── TASK INPUT ──

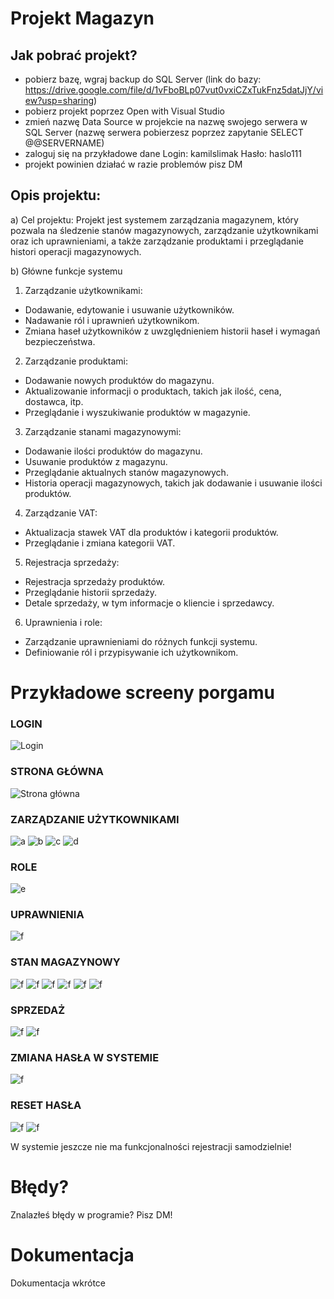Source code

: # Projekt Magazyn
## Jak pobrać projekt?
- pobierz bazę, wgraj backup do SQL Server (link do bazy: https://drive.google.com/file/d/1vFboBLp07vut0vxiCZxTukFnz5datJjY/view?usp=sharing)
- pobierz projekt poprzez Open with Visual Studio
- zmień nazwę Data Source w projekcie na nazwę swojego serwera w SQL Server (nazwę serwera pobierzesz poprzez zapytanie SELECT @@SERVERNAME)
- zaloguj się na przykładowe dane Login: kamilslimak Hasło: haslo111
- projekt powinien działać w razie problemów pisz DM


## Opis projektu:
a) Cel projektu:
Projekt jest systemem zarządzania magazynem, który pozwala na śledzenie stanów magazynowych, zarządzanie użytkownikami oraz ich uprawnieniami, a także zarządzanie produktami i przeglądanie histori operacji magazynowych.

b) Główne funkcje systemu
1. Zarządzanie użytkownikami:
- Dodawanie, edytowanie i usuwanie użytkowników.
- Nadawanie ról i uprawnień użytkownikom.
- Zmiana haseł użytkowników z uwzględnieniem historii haseł i wymagań bezpieczeństwa.

2. Zarządzanie produktami:
- Dodawanie nowych produktów do magazynu.
- Aktualizowanie informacji o produktach, takich jak ilość, cena, dostawca, itp.
- Przeglądanie i wyszukiwanie produktów w magazynie.

3. Zarządzanie stanami magazynowymi:
- Dodawanie ilości produktów do magazynu.
- Usuwanie produktów z magazynu.
- Przeglądanie aktualnych stanów magazynowych.
- Historia operacji magazynowych, takich jak dodawanie i usuwanie ilości produktów.

4. Zarządzanie VAT:
- Aktualizacja stawek VAT dla produktów i kategorii produktów.
- Przeglądanie i zmiana kategorii VAT.
5. Rejestracja sprzedaży:
- Rejestracja sprzedaży produktów.
- Przeglądanie historii sprzedaży.
- Detale sprzedaży, w tym informacje o kliencie i sprzedawcy.

6. Uprawnienia i role:
- Zarządzanie uprawnieniami do różnych funkcji systemu.
- Definiowanie ról i przypisywanie ich użytkownikom.

# Przykładowe screeny porgamu
### LOGIN
![Login](images/1.png)
### STRONA GŁÓWNA
![Strona główna](images/2.png)
### ZARZĄDZANIE UŻYTKOWNIKAMI
![a](images/3.png)
![b](images/4.png)
![c](images/5.png)
![d](images/6.png)
### ROLE
![e](images/7.png)
### UPRAWNIENIA
![f](images/8.png)
### STAN MAGAZYNOWY
![f](images/9.png)
![f](images/10.png)
![f](images/11.png)
![f](images/12.png)
![f](images/13.png)
![f](images/14.png)
### SPRZEDAŻ
![f](images/15.png)
![f](images/16.png)
### ZMIANA HASŁA W SYSTEMIE
![f](images/17.png)
### RESET HASŁA
![f](images/18.png)
![f](images/19.png)

W systemie jeszcze nie ma funkcjonalności rejestracji samodzielnie!

# Błędy?
Znalazłeś błędy w programie? Pisz DM!

# Dokumentacja
Dokumentacja wkrótce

───

WHAT YOU WILL DO: Restate the listing above word for word. Leave the images out.

OUTPUT FOR THIS TASK:
Source code

: # Projekt Magazyn
## Jak pobrać projekt?
- pobierz bazę, wgraj backup do SQL Server (link do bazy: https://drive.google.com/file/d/1vFboBLp07vut0vxiCZxTukFnz5datJjY/view?usp=sharing)
- pobierz projekt poprzez Open with Visual Studio
- zmień nazwę Data Source w projekcie na nazwę swojego serwera w SQL Server (nazwę serwera pobierzesz poprzez zapytanie SELECT @@SERVERNAME)
- zaloguj się na przykładowe dane Login: kamilslimak Hasło: haslo111
- projekt powinien działać w razie problemów pisz DM


## Opis projektu:
a) Cel projektu:
Projekt jest systemem zarządzania magazynem, który pozwala na śledzenie stanów magazynowych, zarządzanie użytkownikami oraz ich uprawnieniami, a także zarządzanie produktami i przeglądanie histori operacji magazynowych.

b) Główne funkcje systemu
1. Zarządzanie użytkownikami:
- Dodawanie, edytowanie i usuwanie użytkowników.
- Nadawanie ról i uprawnień użytkownikom.
- Zmiana haseł użytkowników z uwzględnieniem historii haseł i wymagań bezpieczeństwa.

2. Zarządzanie produktami:
- Dodawanie nowych produktów do magazynu.
- Aktualizowanie informacji o produktach, takich jak ilość, cena, dostawca, itp.
- Przeglądanie i wyszukiwanie produktów w magazynie.

3. Zarządzanie stanami magazynowymi:
- Dodawanie ilości produktów do magazynu.
- Usuwanie produktów z magazynu.
- Przeglądanie aktualnych stanów magazynowych.
- Historia operacji magazynowych, takich jak dodawanie i usuwanie ilości produktów.

4. Zarządzanie VAT:
- Aktualizacja stawek VAT dla produktów i kategorii produktów.
- Przeglądanie i zmiana kategorii VAT.
5. Rejestracja sprzedaży:
- Rejestracja sprzedaży produktów.
- Przeglądanie historii sprzedaży.
- Detale sprzedaży, w tym informacje o kliencie i sprzedawcy.

6. Uprawnienia i role:
- Zarządzanie uprawnieniami do różnych funkcji systemu.
- Definiowanie ról i przypisywanie ich użytkownikom.

# Przykładowe screeny porgamu
### LOGIN
![Login](images/1.png)
### STRONA GŁÓWNA
![Strona główna](images/2.png)
### ZARZĄDZANIE UŻYTKOWNIKAMI
![a](images/3.png)
![b](images/4.png)
![c](images/5.png)
![d](images/6.png)
### ROLE
![e](images/7.png)
### UPRAWNIENIA
![f](images/8.png)
### STAN MAGAZYNOWY
![f](images/9.png)
![f](images/10.png)
![f](images/11.png)
![f](images/12.png)
![f](images/13.png)
![f](images/14.png)
### SPRZEDAŻ
![f](images/15.png)
![f](images/16.png)
### ZMIANA HASŁA W SYSTEMIE
![f](images/17.png)
### RESET HASŁA
![f](images/18.png)
![f](images/19.png)

W systemie jeszcze nie ma funkcjonalności rejestracji samodzielnie!

# Błędy?
Znalazłeś błędy w programie? Pisz DM!

# Dokumentacja
Dokumentacja wkrótce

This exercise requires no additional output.